Fascinating first-hand account transcribed from Seventh Calvary’s Sergeant Charles A. Windolph, a six-year veteran of the Seventh Cavalry. Published in 1947, this book provides a multi-layered history lesson. The somewhat misleading and lengthy title tells you that it’s the story of the last survivor. But there were no survivors of Custer’s Last Stand. The Seventh Cavalry was split into three “groups,” Major Reno, Colonel Benteen, and General Custer, all of which were to attack the Indian camp and kill as many as they could. Windolph was with Benteen, and then Reno, where the fighting was no less harrowing, especially in its relation to Custer’s demise. The “last survivor” refers to Winthrop in 1947 as the last person remaining who was alive and involved in the “last stand” of 1876.
The first half is mostly Windolph’s direct account nearly seventy years after Little Big Horn, while the second half details accounts by others, as edited by the Hunts. While they tried to be unbiased, telling of the broken treaties and the atrocities committed by both soldier and Indian, the 1947 viewpoint also tells us something about the culture at the time it was published. Necessarily, I suppose, the book is white-man centric; it is the tale of the Seventh Calvary and the aftermath, the political finger-pointing, and second-guessing. Historians inevitably reveal their own moment in history when writing about the past.

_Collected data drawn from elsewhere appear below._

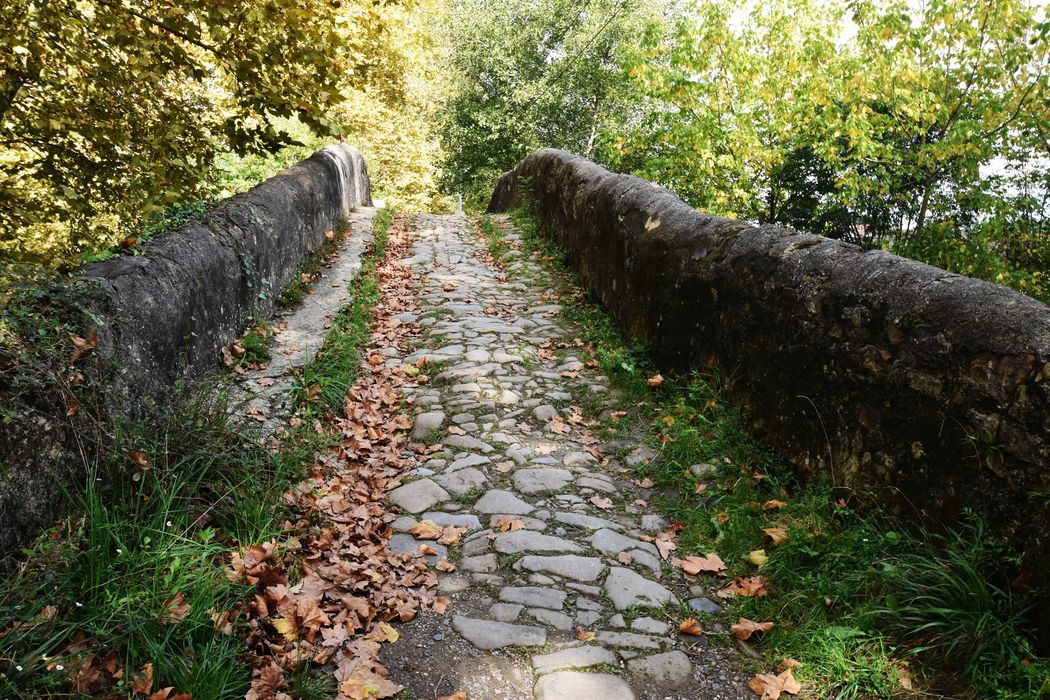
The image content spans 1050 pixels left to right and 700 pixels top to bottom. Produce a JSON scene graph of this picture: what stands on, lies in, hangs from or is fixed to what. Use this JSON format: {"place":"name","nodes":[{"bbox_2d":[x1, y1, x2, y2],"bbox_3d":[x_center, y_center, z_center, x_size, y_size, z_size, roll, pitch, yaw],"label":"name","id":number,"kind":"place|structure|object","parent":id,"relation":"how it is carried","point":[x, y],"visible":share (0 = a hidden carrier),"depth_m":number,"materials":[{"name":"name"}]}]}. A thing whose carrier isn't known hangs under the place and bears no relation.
{"place":"outdoors","nodes":[
{"label":"outdoors","id":0,"kind":"place"},
{"bbox_2d":[0,139,372,565],"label":"stone wall","id":1,"kind":"structure","parent":0,"point":[218,303],"depth_m":4.17,"materials":[{"name":"stone"}]},
{"bbox_2d":[0,265,109,429],"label":"ivy","id":2,"kind":"object","parent":1,"relation":"attached to","point":[95,339],"visible":0.63,"depth_m":3.29,"materials":[{"name":"green plant"}]},
{"bbox_2d":[68,329,99,362],"bbox_3d":[-2.079,-0.025,3.442,0.166,0.153,0.181,-1,11,-6],"label":"fallen leaf","id":3,"kind":"object","parent":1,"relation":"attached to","point":[79,341],"visible":0.83,"depth_m":3.43,"materials":[{"name":"brown plant"}]},
{"bbox_2d":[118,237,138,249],"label":"fallen leaf","id":4,"kind":"object","parent":1,"relation":"attached to","point":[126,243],"visible":0.84,"depth_m":4.87,"materials":[{"name":"brown"}]},
{"bbox_2d":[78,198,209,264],"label":"ivy","id":5,"kind":"object","parent":1,"relation":"attached to","point":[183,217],"visible":0.25,"depth_m":5.52,"materials":[{"name":"green plant"}]},
{"bbox_2d":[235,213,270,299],"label":"ivy","id":6,"kind":"object","parent":1,"relation":"attached to","point":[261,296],"visible":0.68,"depth_m":6.13,"materials":[{"name":"green plant"}]},
{"bbox_2d":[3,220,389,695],"label":"grass verge","id":7,"kind":"structure","parent":0,"point":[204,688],"materials":[{"name":"green plant"}]},
{"bbox_2d":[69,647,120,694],"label":"fallen leaf","id":8,"kind":"object","parent":7,"relation":"on","point":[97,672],"visible":0.85,"depth_m":2.44,"materials":[{"name":"brown"}]},
{"bbox_2d":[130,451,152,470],"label":"fallen leaf","id":9,"kind":"object","parent":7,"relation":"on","point":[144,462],"visible":0.94,"depth_m":3.37,"materials":[{"name":"brown plant"}]},
{"bbox_2d":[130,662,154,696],"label":"fallen leaf","id":10,"kind":"object","parent":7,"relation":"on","point":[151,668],"visible":0.96,"depth_m":2.47,"materials":[{"name":"brown plant"}]},
{"bbox_2d":[141,686,192,699],"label":"fallen leaf","id":11,"kind":"object","parent":7,"relation":"on","point":[177,696],"visible":1,"depth_m":2.40,"materials":[{"name":"brown plant"}]},
{"bbox_2d":[161,592,190,621],"bbox_3d":[-1.360,0.990,2.837,0.136,0.077,0.141,5,12,23],"label":"fallen leaf","id":12,"kind":"object","parent":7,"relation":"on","point":[177,598],"visible":0.85,"depth_m":2.83,"materials":[{"name":"brown plant"}]},
{"bbox_2d":[221,208,379,437],"label":"path","id":13,"kind":"structure","parent":0,"point":[340,270],"materials":[{"name":"grey stone"}]},
{"bbox_2d":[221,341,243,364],"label":"fallen leaf","id":14,"kind":"object","parent":13,"relation":"on","point":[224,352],"visible":0.97,"depth_m":5.43,"materials":[{"name":"brown plant"}]},
{"bbox_2d":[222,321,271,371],"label":"grass tuft","id":15,"kind":"object","parent":13,"relation":"on","point":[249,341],"visible":0.69,"depth_m":5.79,"materials":[{"name":"green plant"}]},
{"bbox_2d":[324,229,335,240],"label":"fallen leaf","id":16,"kind":"object","parent":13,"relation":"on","point":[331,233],"visible":0.94,"depth_m":9.63,"materials":[{"name":"brown plant"}]},
{"bbox_2d":[354,211,772,699],"label":"cobblestone path","id":17,"kind":"structure","parent":0,"point":[648,554],"materials":[{"name":"grey stone"}]},
{"bbox_2d":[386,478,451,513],"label":"stone","id":18,"kind":"object","parent":17,"relation":"in","point":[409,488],"visible":0.88,"depth_m":3.89,"materials":[{"name":"grey stone"}]},
{"bbox_2d":[409,519,442,540],"bbox_3d":[-0.493,0.889,3.625,0.178,0.072,0.171,-10,15,-43],"label":"fallen leaf","id":19,"kind":"object","parent":17,"relation":"on","point":[432,527],"visible":0.98,"depth_m":3.62,"materials":[{"name":"brown plant"}]},
{"bbox_2d":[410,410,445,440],"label":"stone","id":20,"kind":"object","parent":17,"relation":"in","point":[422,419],"visible":0.78,"depth_m":4.78,"materials":[{"name":"grey stone"}]},
{"bbox_2d":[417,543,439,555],"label":"fallen leaf","id":21,"kind":"object","parent":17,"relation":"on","point":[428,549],"visible":0.97,"depth_m":3.41,"materials":[{"name":"brown plant"}]},
{"bbox_2d":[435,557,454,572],"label":"fallen leaf","id":22,"kind":"object","parent":17,"relation":"on","point":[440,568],"visible":0.97,"depth_m":3.30,"materials":[{"name":"brown plant"}]},
{"bbox_2d":[438,525,465,544],"bbox_3d":[-0.360,0.896,3.549,0.149,0.067,0.166,7,13,30],"label":"fallen leaf","id":23,"kind":"object","parent":17,"relation":"on","point":[448,539],"visible":0.96,"depth_m":3.55,"materials":[{"name":"brown plant"}]},
{"bbox_2d":[437,690,466,699],"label":"fallen leaf","id":24,"kind":"object","parent":17,"relation":"on","point":[461,694],"visible":1,"depth_m":2.45,"materials":[{"name":"brown plant"}]},
{"bbox_2d":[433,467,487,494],"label":"stone","id":25,"kind":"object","parent":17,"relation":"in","point":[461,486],"visible":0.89,"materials":[{"name":"grey stone"}]},
{"bbox_2d":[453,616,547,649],"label":"stone","id":26,"kind":"object","parent":17,"relation":"in","point":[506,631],"visible":0.95,"depth_m":2.76,"materials":[{"name":"grey stone"}]},
{"bbox_2d":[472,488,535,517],"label":"stone","id":27,"kind":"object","parent":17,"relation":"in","point":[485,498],"visible":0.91,"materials":[{"name":"grey stone"}]},
{"bbox_2d":[495,517,524,532],"bbox_3d":[-0.075,0.880,3.675,0.161,0.056,0.165,10,14,39],"label":"fallen leaf","id":28,"kind":"object","parent":17,"relation":"on","point":[502,525],"visible":0.97,"depth_m":3.67,"materials":[{"name":"brown plant"}]},
{"bbox_2d":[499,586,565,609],"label":"stone","id":29,"kind":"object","parent":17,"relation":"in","point":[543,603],"visible":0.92,"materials":[{"name":"grey stone"}]},
{"bbox_2d":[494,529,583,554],"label":"stone","id":30,"kind":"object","parent":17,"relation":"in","point":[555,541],"visible":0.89,"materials":[{"name":"grey stone"}]},
{"bbox_2d":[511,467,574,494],"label":"stone","id":31,"kind":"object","parent":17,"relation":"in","point":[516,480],"visible":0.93,"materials":[{"name":"grey stone"}]},
{"bbox_2d":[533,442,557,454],"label":"fallen leaf","id":32,"kind":"object","parent":17,"relation":"on","point":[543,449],"visible":0.97,"depth_m":4.56,"materials":[{"name":"beige plant"}]},
{"bbox_2d":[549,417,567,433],"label":"fallen leaf","id":33,"kind":"object","parent":17,"relation":"on","point":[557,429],"visible":0.97,"depth_m":4.91,"materials":[{"name":"brown plant"}]},
{"bbox_2d":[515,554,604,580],"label":"stone","id":34,"kind":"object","parent":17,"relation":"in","point":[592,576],"visible":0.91,"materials":[{"name":"grey stone"}]},
{"bbox_2d":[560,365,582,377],"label":"fallen leaf","id":35,"kind":"object","parent":17,"relation":"on","point":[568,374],"visible":0.96,"depth_m":5.52,"materials":[{"name":"brown plant"}]},
{"bbox_2d":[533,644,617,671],"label":"stone","id":36,"kind":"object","parent":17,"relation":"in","point":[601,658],"visible":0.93,"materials":[{"name":"grey stone"}]},
{"bbox_2d":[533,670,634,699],"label":"stone","id":37,"kind":"object","parent":17,"relation":"in","point":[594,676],"visible":0.98,"depth_m":2.49,"materials":[{"name":"grey stone"}]},
{"bbox_2d":[575,627,595,641],"bbox_3d":[0.237,1.101,2.811,0.098,0.041,0.098,9,14,37],"label":"fallen leaf","id":38,"kind":"object","parent":17,"relation":"on","point":[590,635],"visible":0.95,"depth_m":2.82,"materials":[{"name":"brown plant"}]},
{"bbox_2d":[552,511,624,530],"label":"stone","id":39,"kind":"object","parent":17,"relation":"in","point":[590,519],"visible":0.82,"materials":[{"name":"grey stone"}]},
{"bbox_2d":[589,495,612,509],"bbox_3d":[0.411,0.829,3.986,0.143,0.055,0.162,-9,15,-41],"label":"fallen leaf","id":40,"kind":"object","parent":17,"relation":"on","point":[601,505],"visible":0.98,"depth_m":3.97,"materials":[{"name":"brown plant"}]},
{"bbox_2d":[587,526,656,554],"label":"stone","id":41,"kind":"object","parent":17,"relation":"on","point":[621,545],"visible":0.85,"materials":[{"name":"grey stone"}]},
{"bbox_2d":[616,550,632,564],"bbox_3d":[0.461,0.963,3.357,0.116,0.055,0.133,-8,14,-38],"label":"fallen leaf","id":42,"kind":"object","parent":17,"relation":"on","point":[625,560],"visible":0.98,"depth_m":3.37,"materials":[{"name":"brown plant"}]},
{"bbox_2d":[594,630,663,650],"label":"stone","id":43,"kind":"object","parent":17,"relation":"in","point":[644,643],"visible":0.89,"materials":[{"name":"grey stone"}]},
{"bbox_2d":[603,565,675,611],"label":"stone","id":44,"kind":"object","parent":17,"relation":"in","point":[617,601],"visible":0.85,"depth_m":3.09,"materials":[{"name":"grey stone"}]},
{"bbox_2d":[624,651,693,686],"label":"stone","id":45,"kind":"object","parent":17,"relation":"in","point":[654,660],"visible":0.94,"depth_m":2.60,"materials":[{"name":"grey stone"}]},
{"bbox_2d":[652,525,681,560],"bbox_3d":[0.687,0.927,3.566,0.204,0.093,0.261,-1,11,-6],"label":"fallen leaf","id":46,"kind":"object","parent":17,"relation":"on","point":[660,545],"visible":0.94,"depth_m":3.55,"materials":[{"name":"brown plant"}]},
{"bbox_2d":[677,618,703,635],"bbox_3d":[0.651,1.094,2.871,0.101,0.046,0.099,5,12,23],"label":"fallen leaf","id":47,"kind":"object","parent":17,"relation":"on","point":[689,629],"visible":0.99,"depth_m":2.87,"materials":[{"name":"brown plant"}]},
{"bbox_2d":[687,596,720,613],"bbox_3d":[0.731,1.061,3.000,0.145,0.080,0.132,-1,11,-6],"label":"stone","id":48,"kind":"object","parent":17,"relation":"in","point":[709,605],"visible":0.91,"depth_m":2.98,"materials":[{"name":"grey stone"}]},
{"bbox_2d":[486,205,1049,699],"label":"grass verge","id":49,"kind":"structure","parent":0,"point":[685,431],"materials":[{"name":"green plant"}]},
{"bbox_2d":[646,373,664,387],"bbox_3d":[0.922,0.217,5.180,0.144,0.090,0.168,-3,12,-18],"label":"fallen leaf","id":50,"kind":"object","parent":49,"relation":"on","point":[658,380],"visible":0.97,"depth_m":5.16,"materials":[{"name":"brown plant"}]},
{"bbox_2d":[678,552,726,575],"bbox_3d":[0.809,0.971,3.346,0.214,0.068,0.200,-5,12,-27],"label":"fallen leaf","id":51,"kind":"object","parent":49,"relation":"on","point":[697,570],"visible":0.98,"depth_m":3.32,"materials":[{"name":"brown plant"}]},
{"bbox_2d":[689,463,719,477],"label":"rock","id":52,"kind":"object","parent":49,"relation":"on","point":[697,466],"visible":0.82,"depth_m":4.24,"materials":[{"name":"grey stone"}]},
{"bbox_2d":[721,576,768,597],"bbox_3d":[0.958,1.016,3.157,0.184,0.069,0.175,-6,13,-29],"label":"fallen leaf","id":53,"kind":"object","parent":49,"relation":"on","point":[757,586],"visible":0.95,"depth_m":3.14,"materials":[{"name":"brown plant"}]},
{"bbox_2d":[729,618,773,640],"bbox_3d":[0.893,1.098,2.883,0.168,0.062,0.148,-4,12,-23],"label":"fallen leaf","id":54,"kind":"object","parent":49,"relation":"on","point":[746,627],"visible":0.98,"depth_m":2.87,"materials":[{"name":"brown plant"}]},
{"bbox_2d":[746,548,768,566],"bbox_3d":[1.081,0.961,3.389,0.107,0.078,0.130,-1,11,-6],"label":"yellow leaf","id":55,"kind":"object","parent":49,"relation":"on","point":[755,558],"visible":0.9,"depth_m":3.37,"materials":[{"name":"yellow plant"}]},
{"bbox_2d":[762,499,785,510],"bbox_3d":[1.329,0.823,3.889,0.115,0.061,0.124,-3,11,-16],"label":"fallen leaf","id":56,"kind":"object","parent":49,"relation":"on","point":[779,505],"visible":0.95,"depth_m":3.89,"materials":[{"name":"brown plant"}]},
{"bbox_2d":[762,525,788,544],"bbox_3d":[1.240,0.908,3.598,0.146,0.074,0.153,-4,12,-22],"label":"fallen leaf","id":57,"kind":"object","parent":49,"relation":"on","point":[773,535],"visible":0.93,"depth_m":3.58,"materials":[{"name":"brown plant"}]},
{"bbox_2d":[748,667,802,699],"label":"fallen leaf","id":58,"kind":"object","parent":49,"relation":"on","point":[777,690],"visible":0.98,"depth_m":2.58,"materials":[{"name":"brown plant"}]},
{"bbox_2d":[895,662,914,689],"bbox_3d":[1.351,1.157,2.599,0.117,0.061,0.138,-1,11,-6],"label":"fallen leaf","id":59,"kind":"object","parent":49,"relation":"on","point":[907,682],"visible":0.82,"depth_m":2.60,"materials":[{"name":"brown"}]},
{"bbox_2d":[876,520,1047,693],"bbox_3d":[1.582,0.909,2.575,0.843,0.557,0.893,-1,11,-6],"label":"grass tuft","id":60,"kind":"object","parent":49,"relation":"on","point":[964,596],"visible":0.83,"depth_m":2.57,"materials":[{"name":"green plant"}]},
{"bbox_2d":[492,143,1049,619],"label":"stone wall","id":61,"kind":"structure","parent":0,"point":[822,282],"depth_m":3.38,"materials":[{"name":"stone"}]},
{"bbox_2d":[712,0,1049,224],"label":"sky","id":62,"kind":"structure","parent":0,"point":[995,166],"materials":[{"name":"white"}]},
{"label":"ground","id":63,"kind":"structure","parent":0},
{"bbox_2d":[0,0,384,264],"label":"tree","id":64,"kind":"object","parent":63,"relation":"on","point":[229,5],"visible":0.9,"depth_m":7.12,"materials":[{"name":"plant"}]},
{"bbox_2d":[238,215,441,699],"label":"fallen leaves","id":65,"kind":"object","parent":63,"relation":"on","point":[333,525],"visible":0.72,"depth_m":3.37,"materials":[{"name":"brown plant"}]},
{"bbox_2d":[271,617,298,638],"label":"fallen leaf","id":66,"kind":"object","parent":65,"relation":"on","point":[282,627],"visible":0.81,"depth_m":2.76,"materials":[{"name":"yellow plant"}]},
{"bbox_2d":[337,670,402,697],"bbox_3d":[-0.533,1.137,2.449,0.181,0.055,0.202,10,14,40],"label":"fallen leaf","id":67,"kind":"object","parent":65,"relation":"on","point":[366,686],"visible":0.97,"depth_m":2.45,"materials":[{"name":"brown plant"}]},
{"bbox_2d":[373,622,399,643],"bbox_3d":[-0.525,1.061,2.740,0.121,0.043,0.105,9,14,37],"label":"fallen leaf","id":68,"kind":"object","parent":65,"relation":"on","point":[389,637],"visible":0.82,"depth_m":2.73,"materials":[{"name":"yellow plant"}]},
{"bbox_2d":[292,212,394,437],"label":"grass strip","id":69,"kind":"object","parent":63,"relation":"on","point":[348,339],"visible":0.59,"depth_m":6.14,"materials":[{"name":"green plant"}]},
{"bbox_2d":[325,0,457,213],"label":"tree","id":70,"kind":"object","parent":63,"relation":"on","point":[414,160],"visible":0.46,"depth_m":25.34,"materials":[{"name":"plant"}]},
{"bbox_2d":[457,193,463,215],"bbox_3d":[-2.061,-4.325,23.137,0.183,1.265,0.194,-1,11,-6],"label":"post","id":71,"kind":"object","parent":63,"relation":"on","point":[459,213],"visible":0.53,"depth_m":23.04,"materials":[{"name":"white metal"}]},
{"bbox_2d":[439,0,669,210],"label":"tree","id":72,"kind":"object","parent":63,"relation":"on","point":[512,90],"visible":0.75,"depth_m":26.98,"materials":[{"name":"green plant"}]},
{"bbox_2d":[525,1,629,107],"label":"overhead wire","id":73,"kind":"object","parent":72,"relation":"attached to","point":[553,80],"visible":0.92,"depth_m":22.37,"materials":[{"name":"plastic"}]},
{"bbox_2d":[612,0,1049,301],"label":"tree","id":74,"kind":"object","parent":63,"relation":"on","point":[983,25],"visible":0.76,"depth_m":12.31,"materials":[{"name":"green plant"}]}
]}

As a 2023 reader, it seemed that the “Battle” of Washita and the Sand Creek massacre were glossed over, the Hunts remarking that the Indians “never forgave Custer for the whirling attack on their sleeping village in the dead of winter.” The brutal reprisals by the Cheyenne and Sioux are described in detail as are the mutilations of Custer’s men (but curiously not Custer himself). The Hunts suggest the Indians were “upset.” Custer and others slaughtered women and children.
The Indian Wars were full of contradictions, depravity, and more, from all sides. This first-hand account tells about the Seventh’s heroism and some curious decisions. And within the context of its time, makes an honest attempt at acknowledging of the bravery of the Indians. It is well worth reading.